Umar’s wife was identified as one of six Pakistani women detained during the operation. Fourteen other “terrorists” were also captured, according to Afghanistan’s National Directorate of Security.
The NDS confirmed Umar’s death on Oct. 8, 2019, and released photographs of Umar, both dead and alive. AQIS itself had previously obscured images of Umar, likely due to its concerns over operational security.
Al Qaeda and AQIS have not released a martyrdom statement confirming his death, but have not denied that he was killed. The Taliban, which has a vested interest in hiding its ties with al Qaeda (although it occasionally slips up) called the reports of his death “a part of enemy fabricated propaganda.”
Umar’s presence with the Taliban was “inconvenient”
The U.S. military was aware of Umar’s death and the Department of Defense was prepared to announce it a week after the statement by the NDS, military officials and officers who are familiar with the events told FDD’s Long War Journal on condition of anonymity.
A press release announcing Umar’s death was drafted and currently resides at the Office of the Secretary of Defense, military officials have confirmed. Yet, three months after OSD drafted the press release, it remains hidden from the public.
FDD’s Long War Journal has contacted the OSD several times over the past three months requesting comment on the press release, but has not received a response.

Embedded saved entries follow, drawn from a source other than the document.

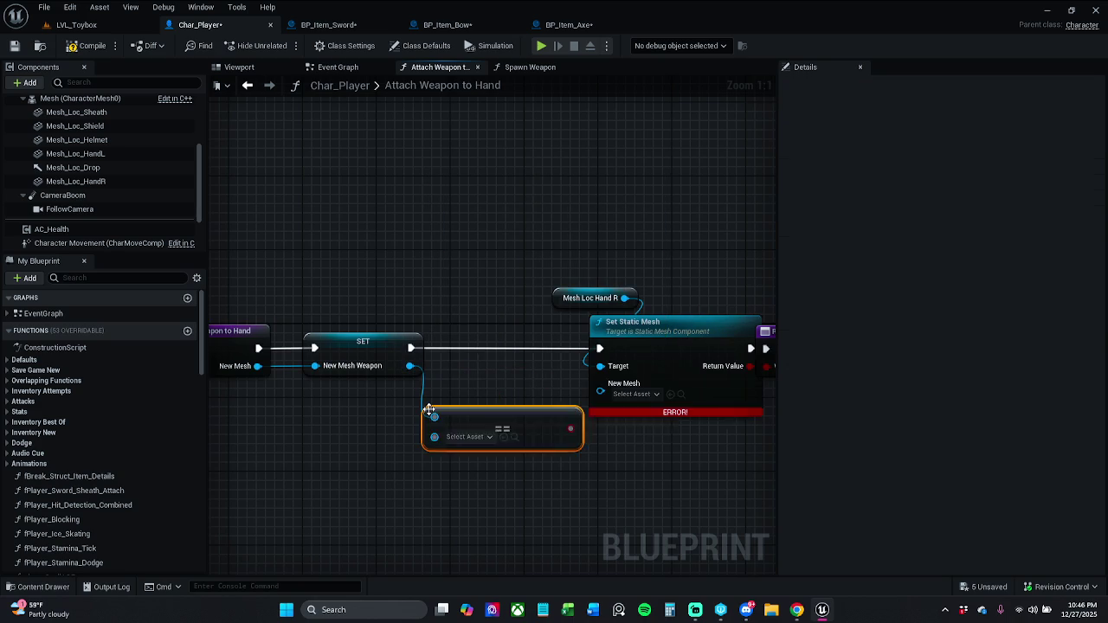
Step: Move Mesh Loc Hand R, Set Static Mesh and Return Node further right to make room
drag(453, 359, 722, 252)
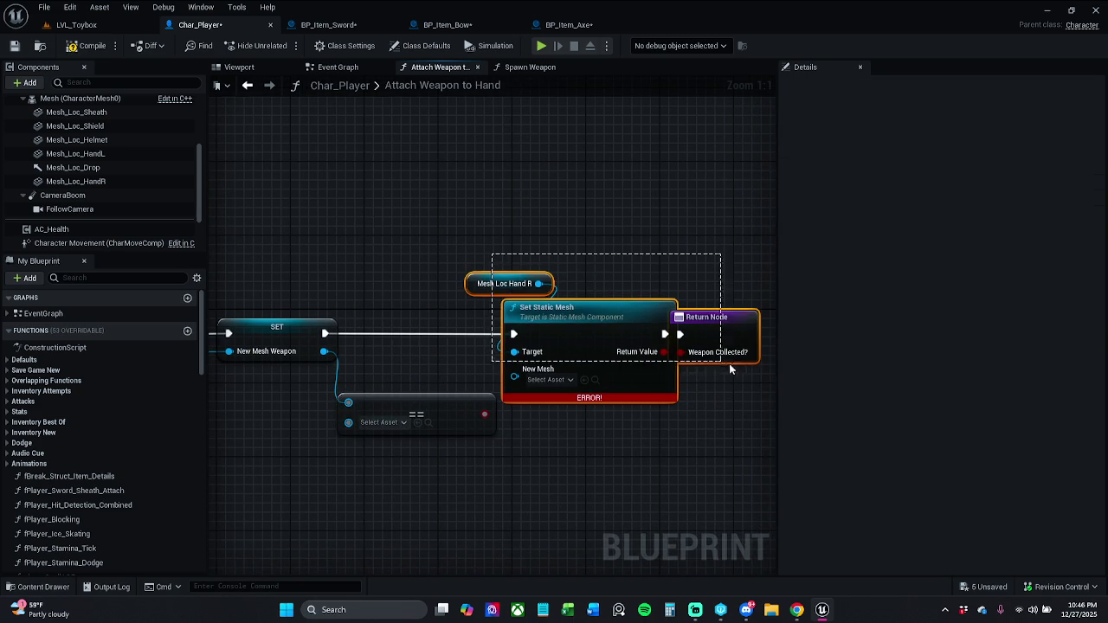
drag(631, 328, 717, 304)
key(f)
click(571, 310)
drag(577, 312, 636, 316)
click(450, 389)
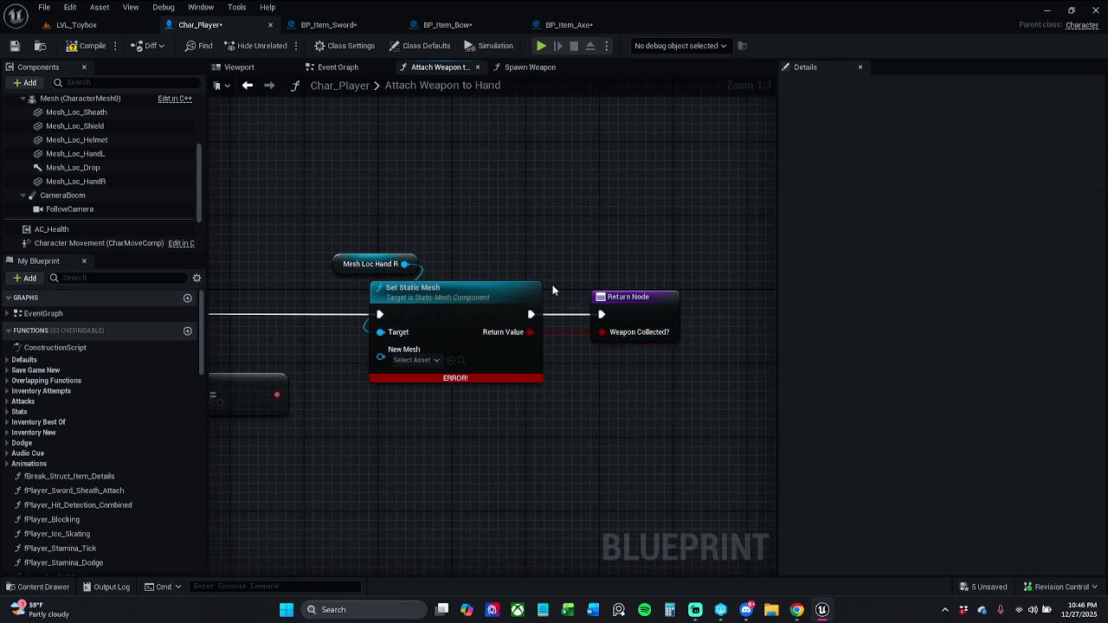
drag(450, 389, 657, 381)
mouse_move(450, 388)
mouse_down()
mouse_move(440, 345)
mouse_move(718, 239)
mouse_up()
drag(566, 302, 698, 304)
click(390, 343)
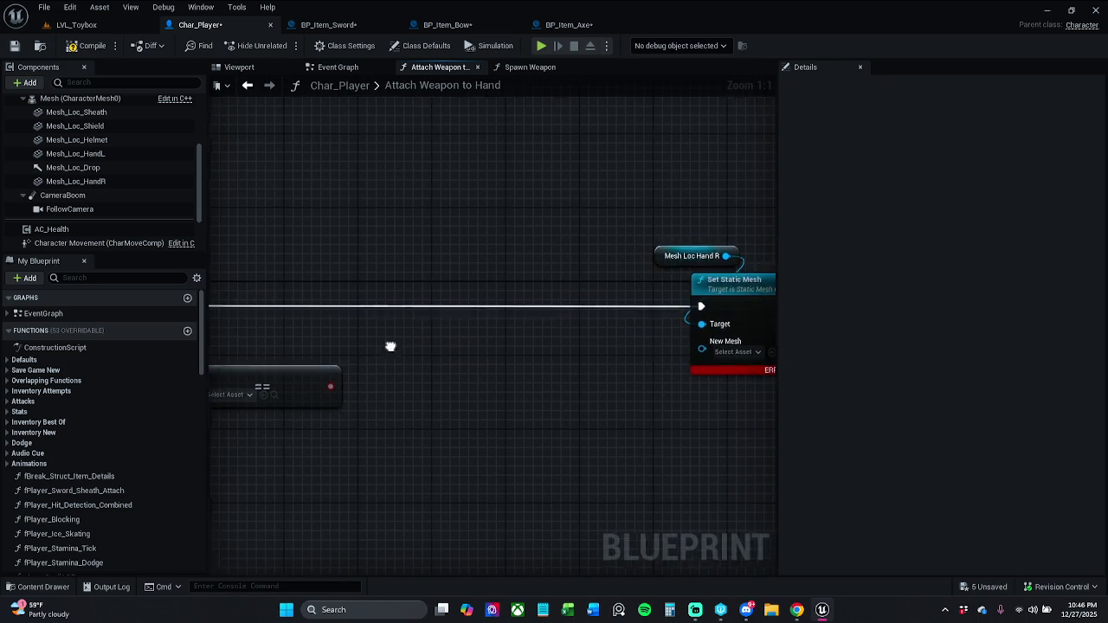
drag(308, 397, 452, 388)
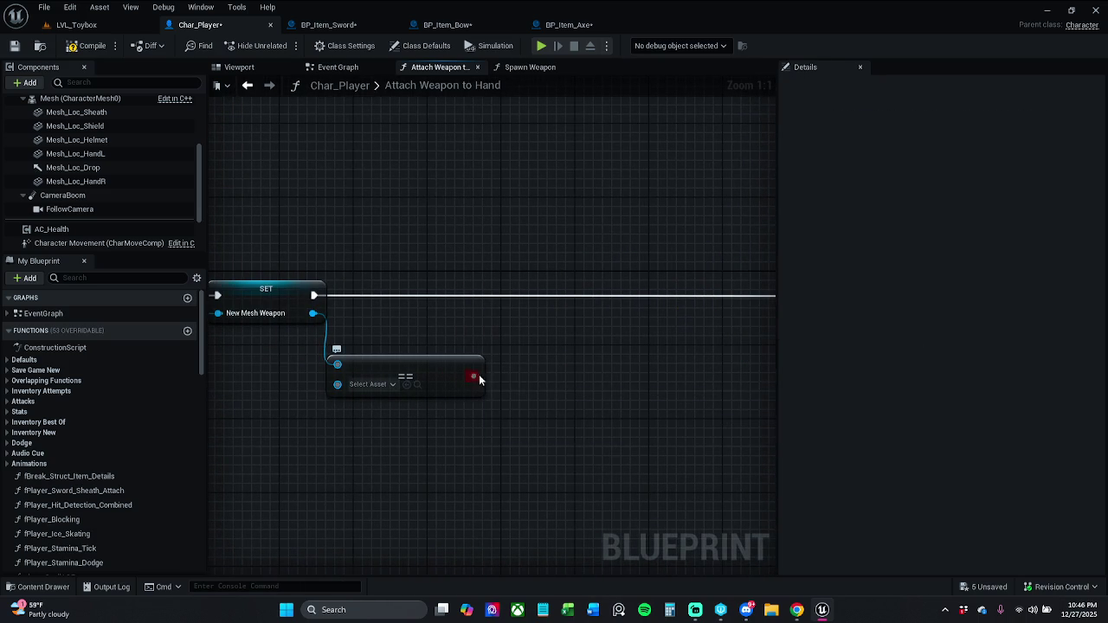
Step: Insert a Branch driven by the Equal result and space the two nodes out
mouse_move(481, 374)
mouse_down()
mouse_move(560, 294)
mouse_move(315, 295)
mouse_move(582, 372)
mouse_up()
drag(580, 321, 608, 322)
drag(448, 371, 438, 353)
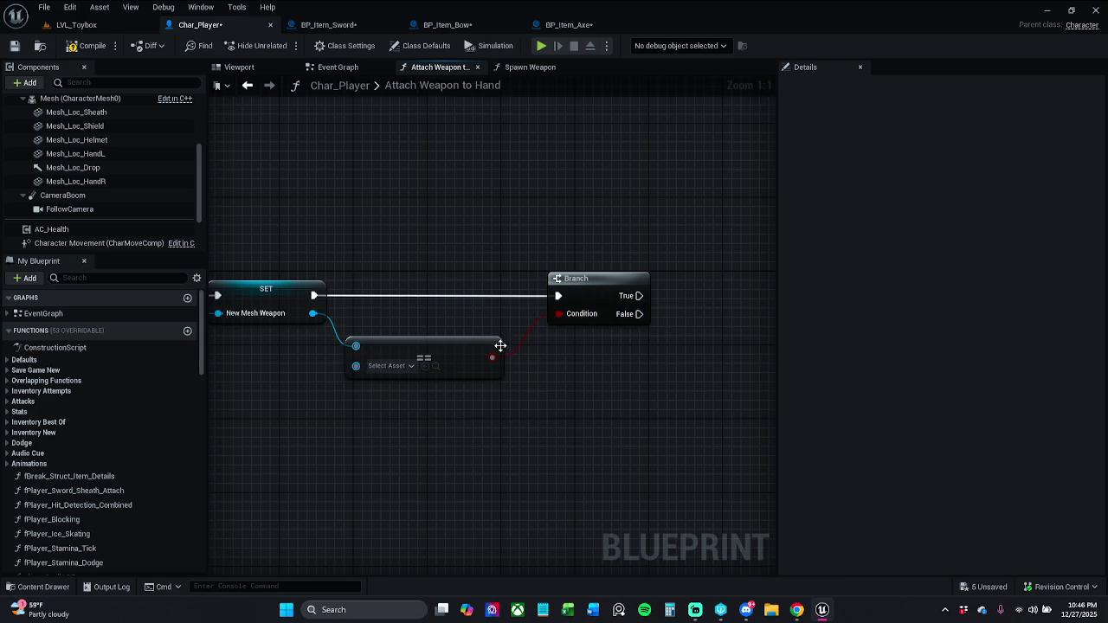
drag(557, 282, 585, 282)
Step: Add a Not Equal node with B ticked true and wire it into the Branch Condition
drag(491, 357, 527, 364)
text(not)
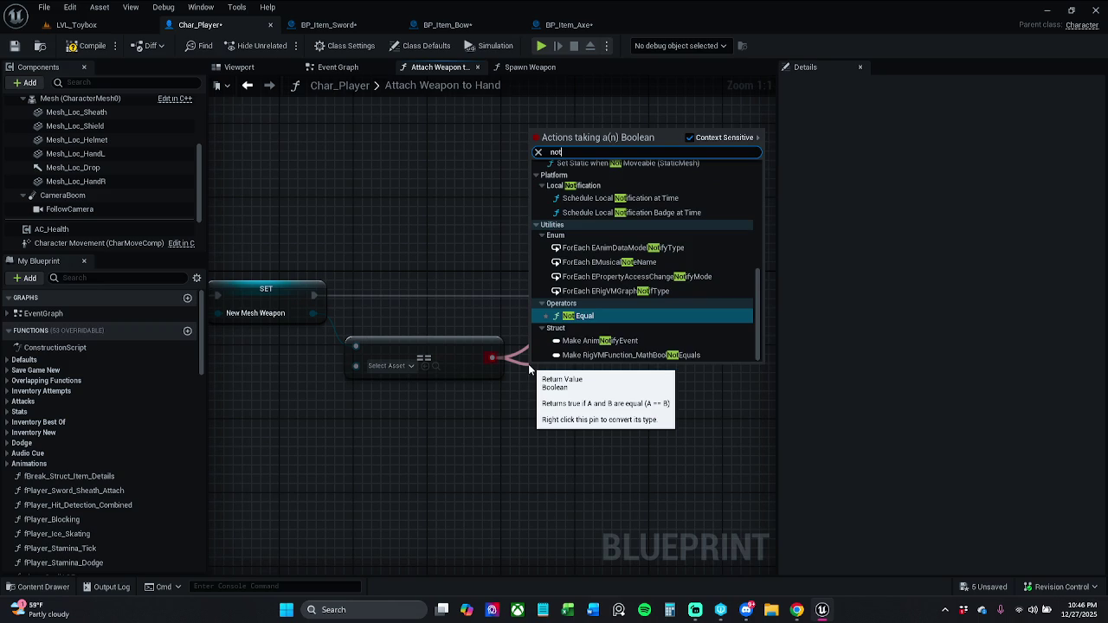
key(Return)
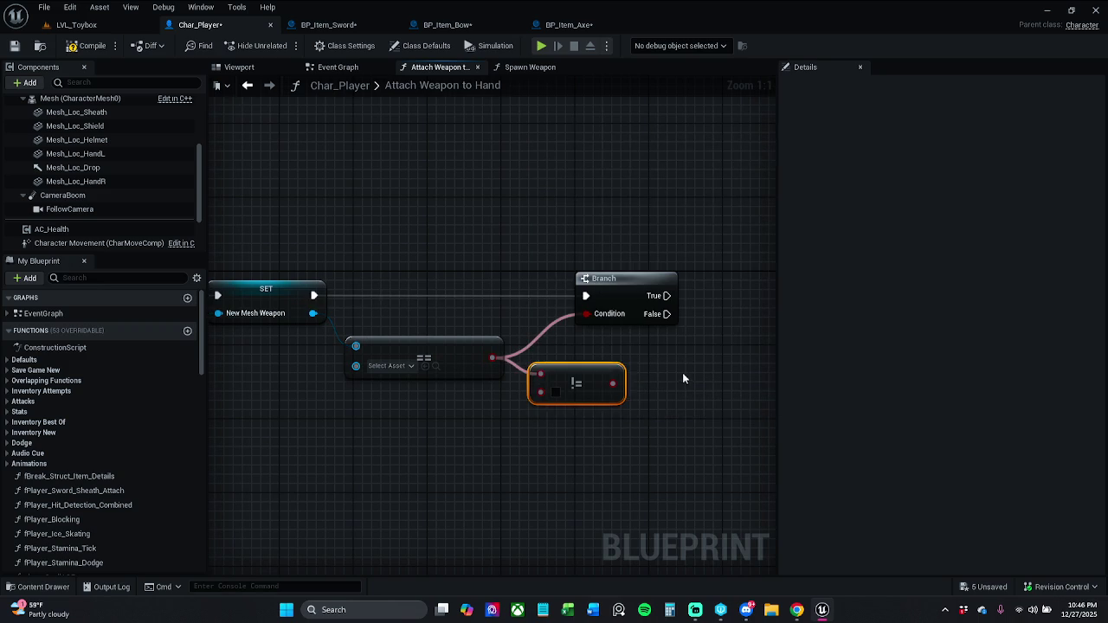
click(391, 365)
click(641, 463)
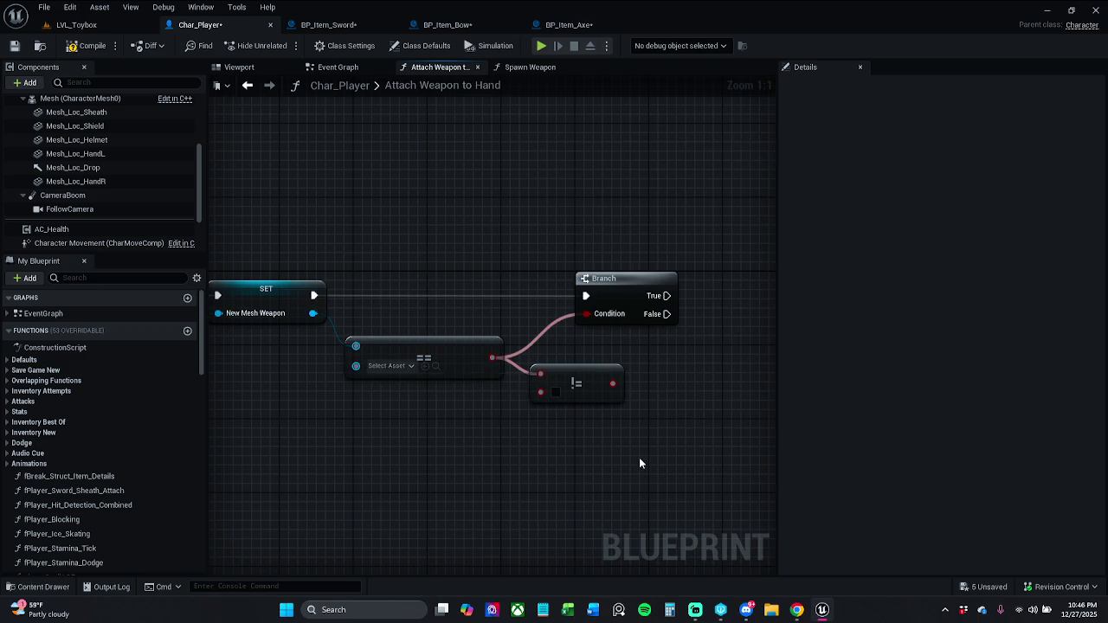
click(555, 392)
mouse_move(613, 383)
mouse_down()
mouse_move(606, 334)
mouse_move(587, 314)
mouse_up()
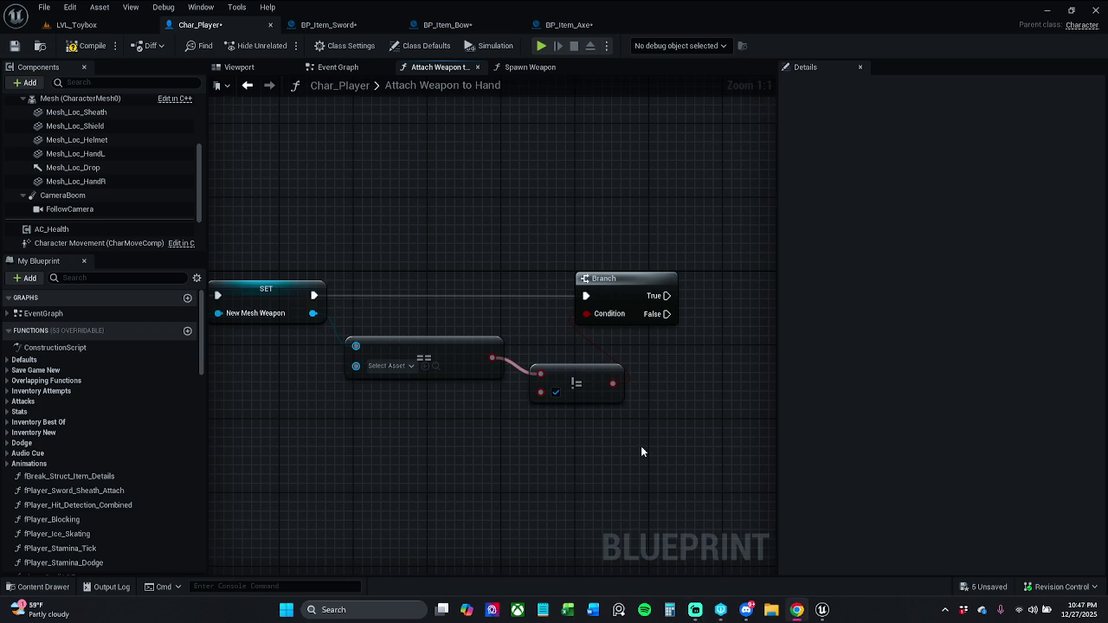
Step: Set the Equal node's comparison asset to SM_Bow
click(386, 367)
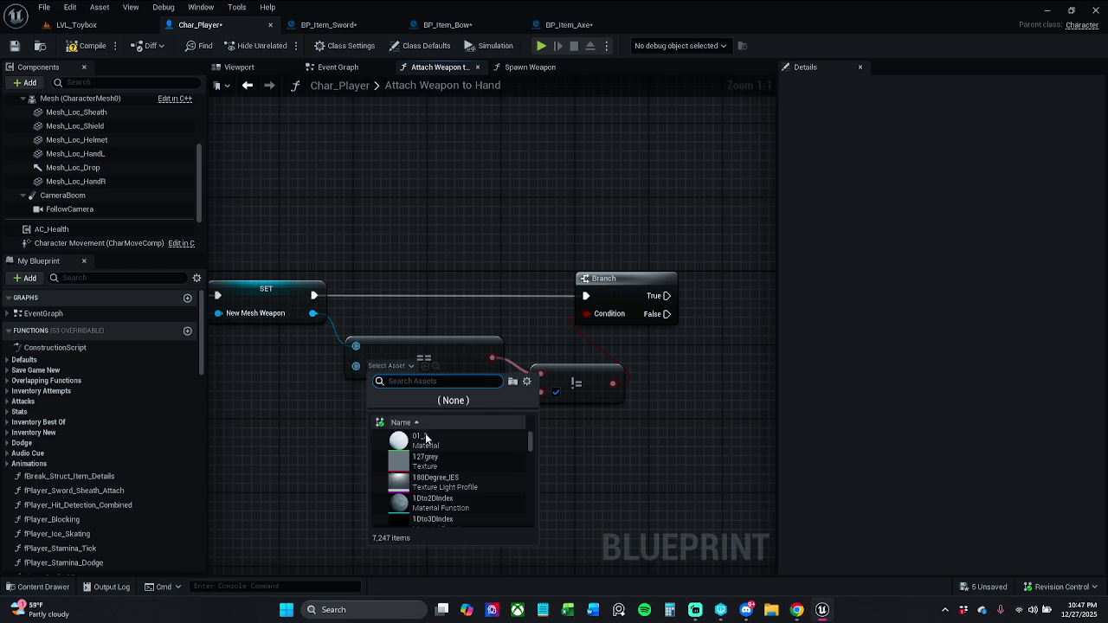
scroll(440, 472, down, 2)
text(sm bo)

The U.S. military has suppressed the report of Umar’s death as “his presence with the Taliban during the late stage of talks would complicate future negotiations with the Taliban,” one defense official said.
“Asim Umar, his staff, his courier to [Al Qaeda emir Ayman] Zawahiri, and even his wife, were embedded with the Taliban, in the Taliban’s heartland,” a military officer said. “When you want to sell a split between the Taliban and Al Qaeda, these facts become inconvenient.”